No Feed Relief For Feeders In Sight

There is no relief in sight for high feed costs, said Matthew Diersen, risk and Business management specialist at South Dakota State University in a letter to Extension agents from the Livestock Marketing Information Center called In The Cattle Markets.

 

STORAGE & INTEREST COSTS

 

With higher interest rates, the cost of storage becomes a larger concern, Diersen said.  There is very little carry in corn futures, suggesting that going hand-to-mouth for feed needs could be considered if feeders can ensure they can secure supplies later.

Northern Plains corn yields are not great, but production levels and old-crop stocks suggest securing feed later in the marketing year may not be an issue, although the price may not be attractive, he said.  For those looking for price protection, the implied volatility in the corn market remains in normal ranges despite the higher price levels.

Thus, end users may consider buying a call option to protect from further price increases, Diersen said.

Higher prices should result in lower slaughter weights or fewer animals slaughtered at very heavy weights, he said.  However, prices have been high on the cash side for a long time, so feed prices are not being reflected in weights.

A price shock was observed in feeder cattle futures, which fell as corn increased, Diersen said.  In the latest WASDE report, there was very little feed use adjustment even though the corn price was high.  The market continues to act hungry for corn, which limits the carryout.

 

DON’T FORGET HAY

 

The other prominent feed is hay, he said.  In the October Crop Production report, production was revised sharply lower than in August, he said.  Grass hay production was much lower than in 2021 from South Dakota to Texas.

At the national level, old-crop hay stocks were a modest 16.8 million short tons on May 1, Diersen said.  The 2022 production of 112.0 million tons gives a supply of 128.8 million, the lowest for both since the 1950s.

Very severe price rationing suggests fall hay use of 56.6 million tons and Dec. 1 stocks of 72.2 million tons – levels not seen in decades, he said.

A slightly softening of fuel costs could help mitigate the most extreme price differences, but the general price level will remain high until supplies can improve, Diersen said.

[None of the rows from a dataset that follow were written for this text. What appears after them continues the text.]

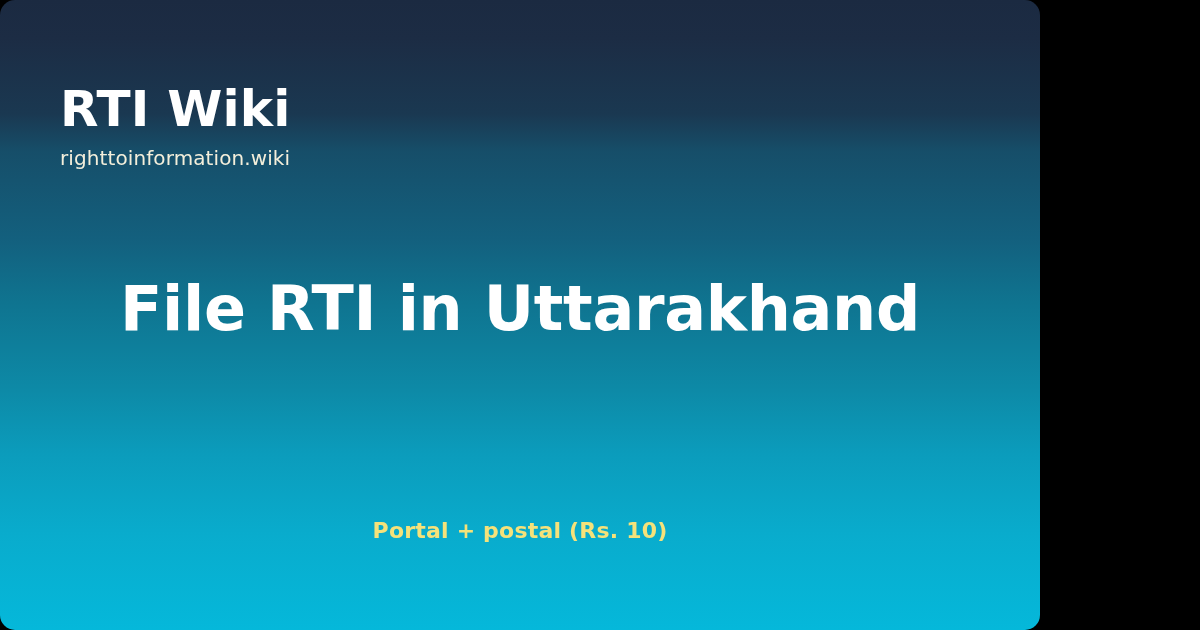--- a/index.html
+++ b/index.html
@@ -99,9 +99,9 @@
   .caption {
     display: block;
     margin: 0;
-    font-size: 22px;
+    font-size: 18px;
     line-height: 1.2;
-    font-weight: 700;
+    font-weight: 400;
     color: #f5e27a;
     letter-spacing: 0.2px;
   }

The higher US dollar would have a slight dampening effect on the hay situation, he said.  The US is a net exporter of hay, and while the stronger dollar would make US hay less attractive in the global market, there are few economical sources for imported hay for US feed consumption, he said.

 

CATTLE, BEEF RECAP

 

The USDA reported formula and contract base prices for live FOB steers and heifers this week ranged from $148.87 to $151.53 per cwt, compared with last week’s range of $143.40 to $149.70.  FOB dressed steers, and heifers went for $229.12 to $239.18 per cwt, versus $227.15 to $232.51.

The USDA choice cutout Tuesday was up $3.51 per cwt at $261.43 while select was up $1.74 at $227.35.  The choice/select spread widened to $34.08 from $32.31 with 121 loads of fabricated product and 28 loads of trimmings and grinds sold into the spot market.

The USDA said basis bids for corn from feeders in the Southern Plains were unchanged at $2.20 to $2.30 a bushel over the Dec futures and for southwest Kansas were steady at $1.00 over Dec, which settled at $6.86 1/4, up 4 3/4.

Six steer contracts were tendered for delivery Tuesday.

The CME Feeder Cattle Index for the seven days ended Monday was $174.85 per cwt up $1.23.  This compares with Tuesday’s Oct contract settlement of $176.60, up $0.92, and Nov’s $177.92, down $1.22.